Дурак; веселый шут, идущий куда-то в рваных штанах, в компании собачки, которая покусывает открытое взорам седалище, подгоняя Дурака вперед и иногда подталкивая в направлении, которое он сам никогда не выбрал бы. Дурак, которому не соответствует никакое число, кроме могущественного нуля, который, будучи добавлен к любому другому числу, увеличивает его вдесятеро. У мамуси в подвале Даркур был искренен, когда делился своей верой в персональный миф каждого человека и в то, что этот миф, как правило, ничего особенного собой не представляет. Собственный миф Даркура виделся ему историей слуги, верного, но не хватающего звезд с неба; он — ценный помощник, но никогда не породит ничего важного, не будет значительной фигурой ни в чьей жизни, кроме своей собственной. Если бы Даркура попросили выбрать в колоде Таро символизирующую его карту, он, скорее всего, выбрал бы Пажа Жезлов, Le Valet de Baton — верного, преданного служителя. Разве не эту роль он играл всю свою жизнь? Как священник он был предан своей вере и своему епископу, пока мог, а когда уже больше не мог, то ушел в преподаватели.

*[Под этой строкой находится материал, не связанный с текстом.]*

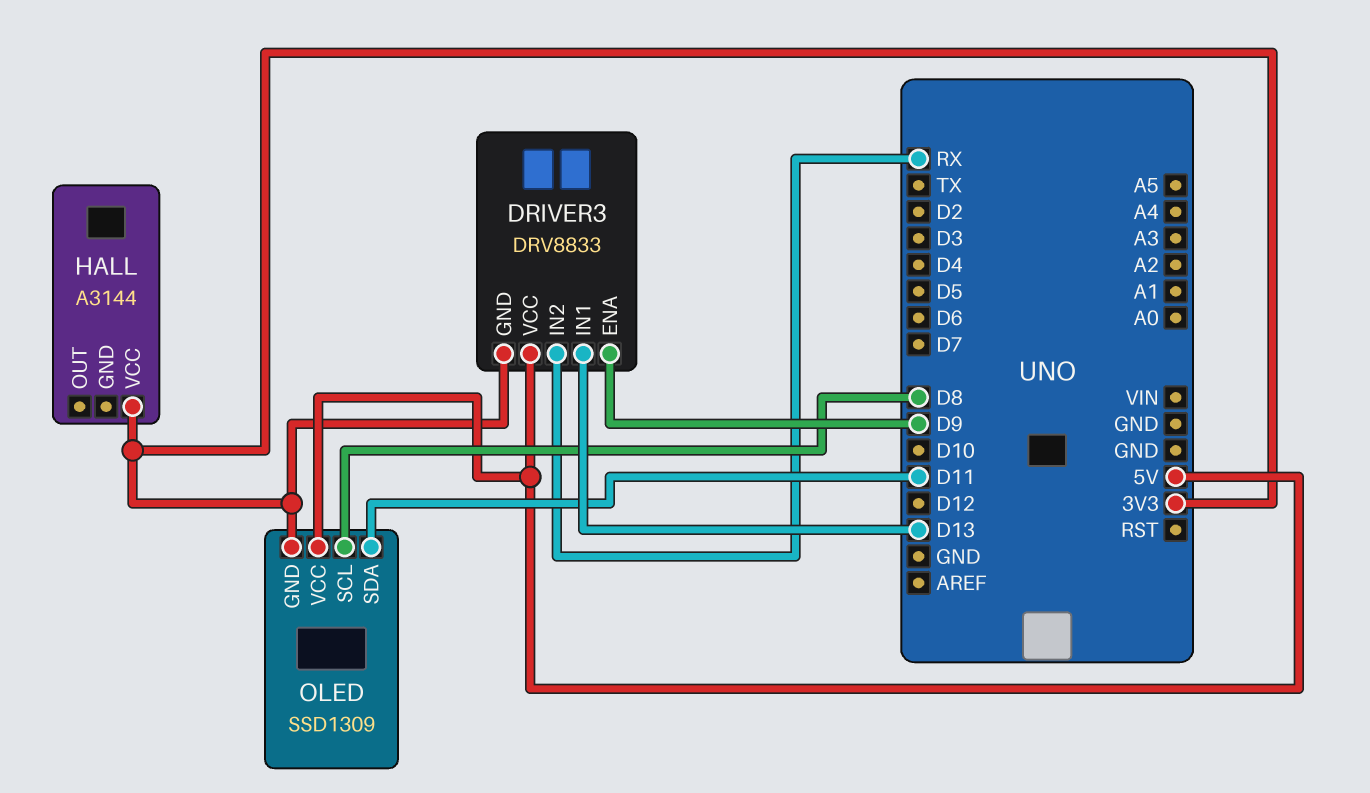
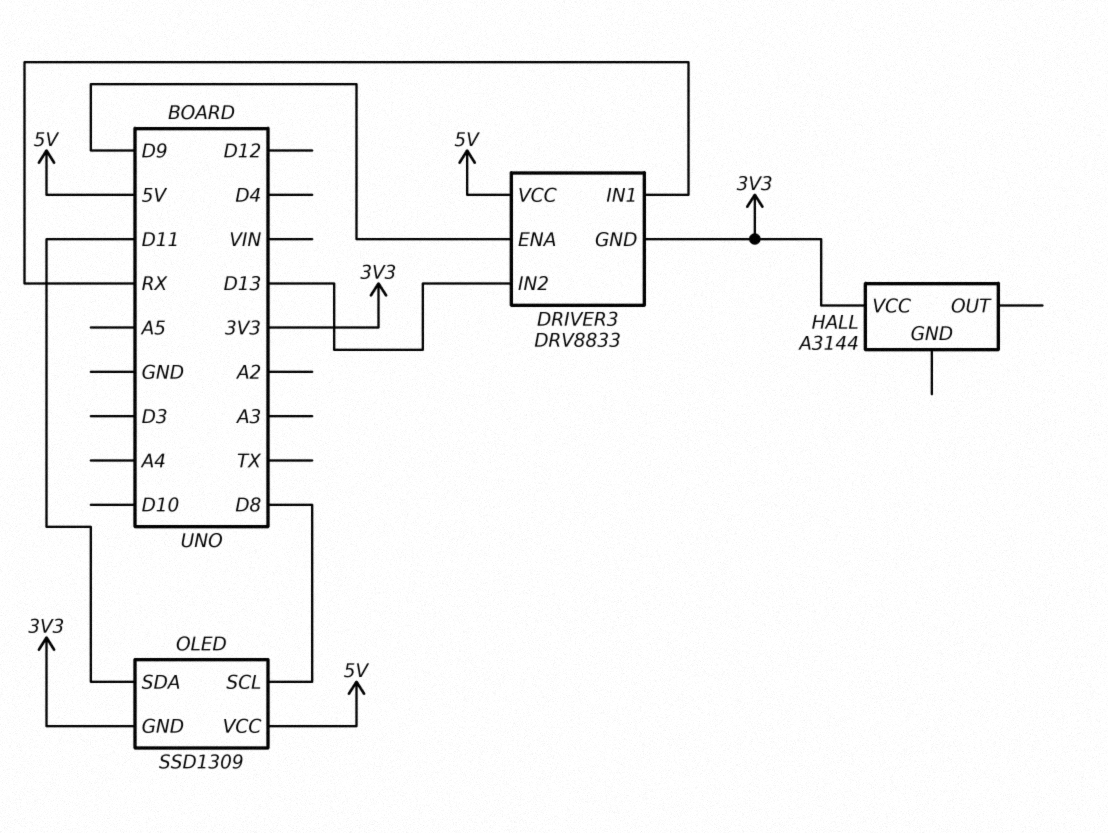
DRIVER3 pin IN1: D13 -> RX
DRIVER3 pin IN2: RX -> D13

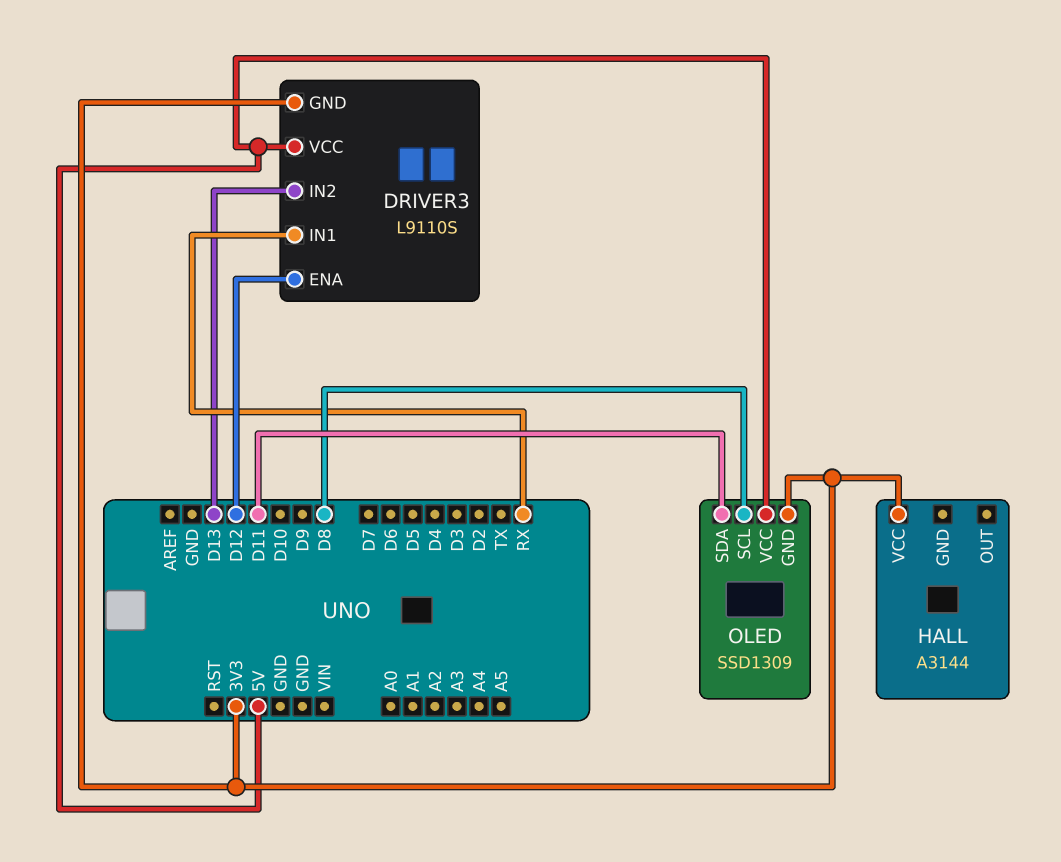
DRIVER3: DRV8833 -> L9110S
DRIVER3 pin ENA: D9 -> D12

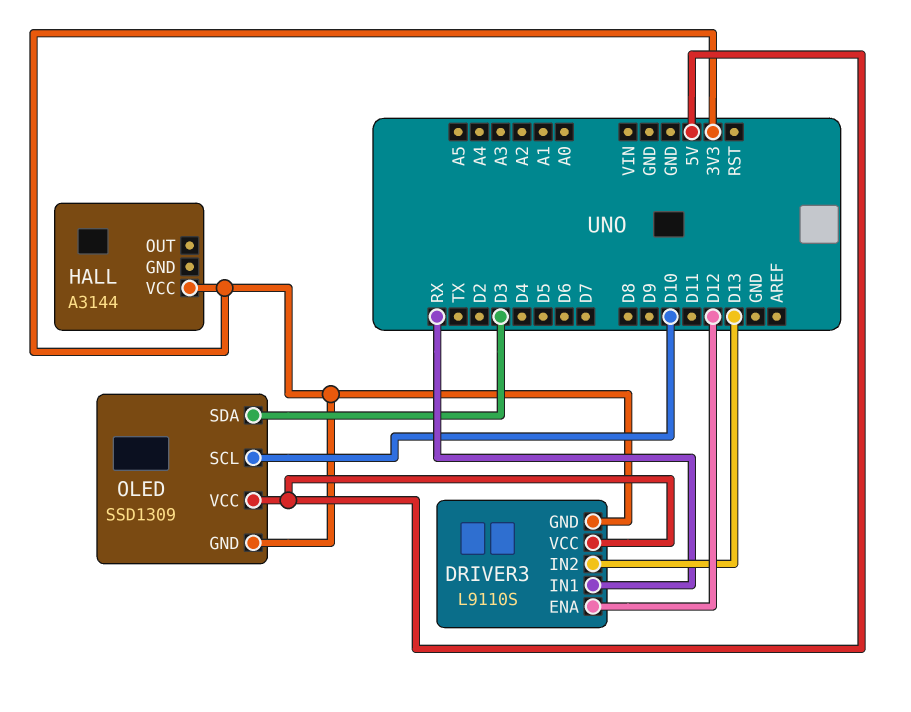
OLED pin SCL: D8 -> D10
OLED pin SDA: D11 -> D3

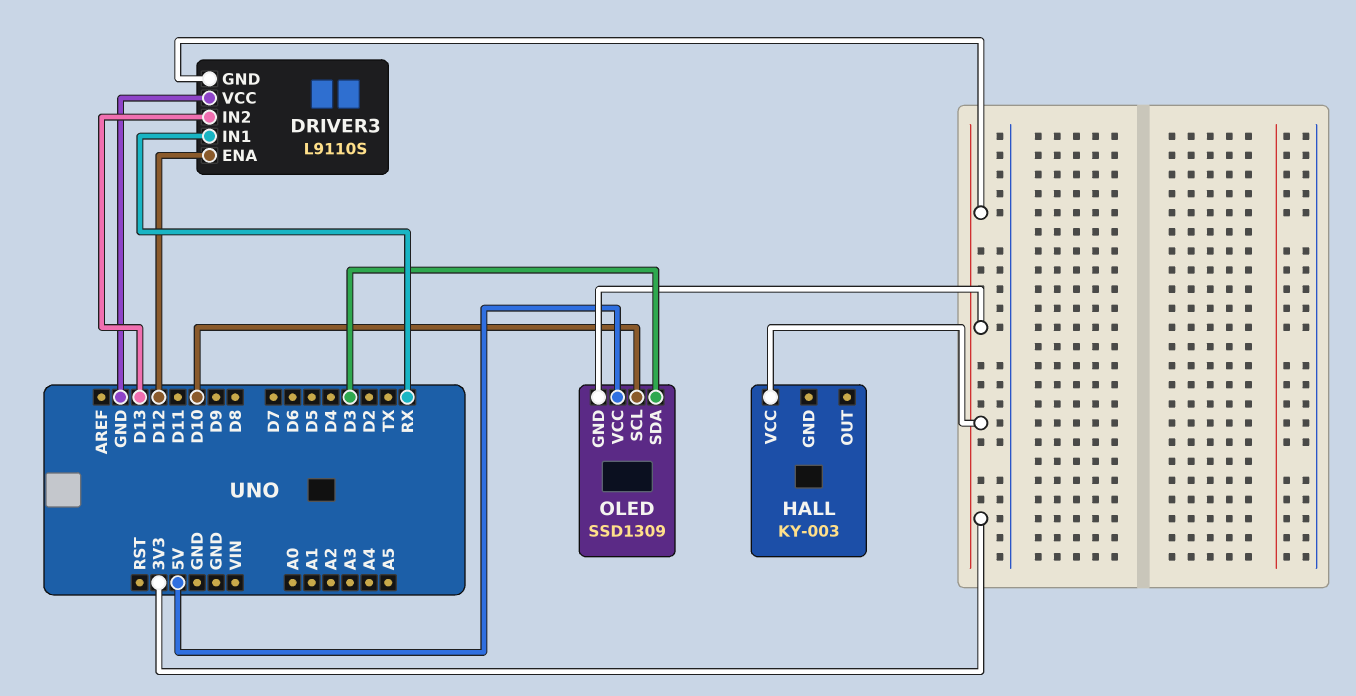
DRIVER3 pin VCC: 5V -> GND
HALL: A3144 -> KY-003

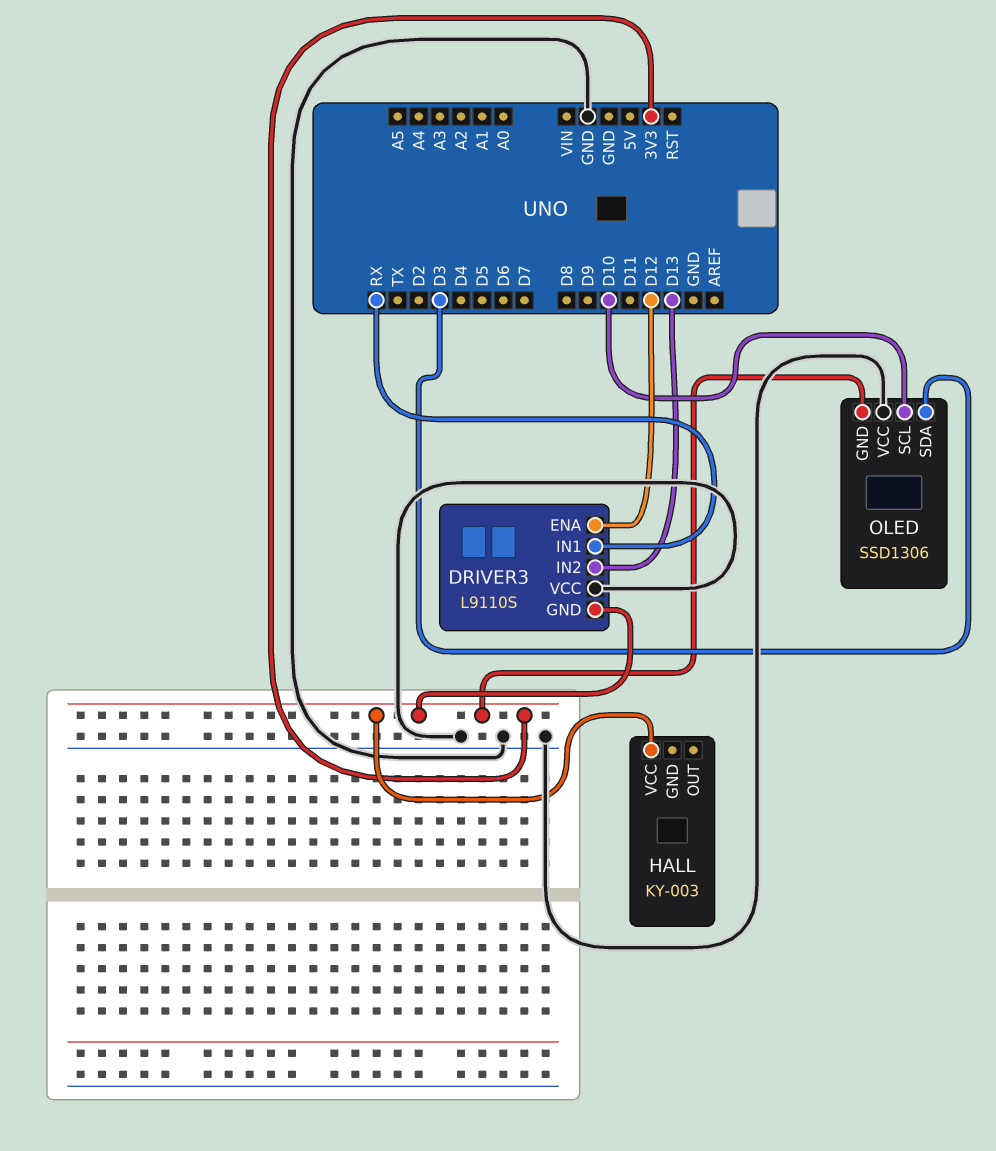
OLED: SSD1309 -> SSD1306
OLED pin VCC: 5V -> GND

Как преподаватель он был великодушен к студентам и всячески помогал им, а также выполнял работу заместителя декана по административным делам; работы было очень много, а благодарности за нее — мало. Как друг он был терпеливым помощником Корнишам и трудился на благо их безумного фонда и затеянной фондом безумной истории с оперой, которой на самом деле не существовало — лишь обрывки идей, нацарапанные умирающим в муках Гофманом. Конечно, он, Даркур, — Паж Жезлов. Но мамуся подтвердила то, что он уже давно ощущал нутром. Он — нечто лучшее. Он — Дурак. Не угодливый слуга с салфеткой в руке, а вольный путник, подгоняемый вперед чем-то лежащим за пределами интеллекта и осторожности.
Разве сам он не чувствует, как это истинно? Разве чутье, которое вывело его на «солнечные картины» и запечатанный конверт в сокровищнице Национальной галереи, не рождается где-то в глубинах, неподотчетных разуму, логике, инструментарию ученого? Разве создаваемая им биография старого приятеля, Фрэнсиса Корниша, за которую он взялся только из дружбы, из одолжения Артуру и Марии, не расцвела в нечто совершенно неожиданное, такое, чего ни один потомок Фрэнсиса Корниша не мог бы предсказать? Если Даркур сумеет собрать головоломку, сопоставить людей с фотографий дедушки Макрори, жителей Блэрлогги (вот уж никто не подумал бы, что это — колыбель искусства), и фигуры с великой картины «Брак в Кане», датированной «около 1550 г.» и приписанной неизвестному Алхимическому Мастеру, разве это не докажет, что Фрэнсис был как минимум гениальным подделывателем картин, а как максимум — гениальным художником редкой, эксцентричной породы? И как же Даркур этого добьется? Тем, что будет не жуликом, обворовавшим библиотеку и галерею, а Дураком, чьи моральные законы неподвластны общим правилам. Он — Дурак, единственная из фигур Таро, которая движется — не падает, как Башня, и не вращается бесконечно на месте, как Колесо Фортуны, и не влачится церемониальными конями, как Колесница, но шагает вперед, навстречу приключениям.